Dataset records:
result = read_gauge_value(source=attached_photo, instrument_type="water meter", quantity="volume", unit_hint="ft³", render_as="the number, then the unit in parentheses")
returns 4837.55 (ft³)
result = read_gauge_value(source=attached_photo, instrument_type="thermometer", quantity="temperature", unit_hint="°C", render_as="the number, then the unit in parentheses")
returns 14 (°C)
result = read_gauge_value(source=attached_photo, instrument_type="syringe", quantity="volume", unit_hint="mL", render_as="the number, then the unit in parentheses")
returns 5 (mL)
---
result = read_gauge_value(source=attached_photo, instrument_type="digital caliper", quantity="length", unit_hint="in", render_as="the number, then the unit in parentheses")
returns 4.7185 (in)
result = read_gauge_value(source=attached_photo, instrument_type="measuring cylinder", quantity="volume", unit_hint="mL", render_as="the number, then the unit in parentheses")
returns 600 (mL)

Work instructions: Which lines in the records contain the string "parentheses", with case counting? Copy every such line in full.

Written response:
result = read_gauge_value(source=attached_photo, instrument_type="water meter", quantity="volume", unit_hint="ft³", render_as="the number, then the unit in parentheses")
result = read_gauge_value(source=attached_photo, instrument_type="thermometer", quantity="temperature", unit_hint="°C", render_as="the number, then the unit in parentheses")
result = read_gauge_value(source=attached_photo, instrument_type="syringe", quantity="volume", unit_hint="mL", render_as="the number, then the unit in parentheses")
result = read_gauge_value(source=attached_photo, instrument_type="digital caliper", quantity="length", unit_hint="in", render_as="the number, then the unit in parentheses")
result = read_gauge_value(source=attached_photo, instrument_type="measuring cylinder", quantity="volume", unit_hint="mL", render_as="the number, then the unit in parentheses")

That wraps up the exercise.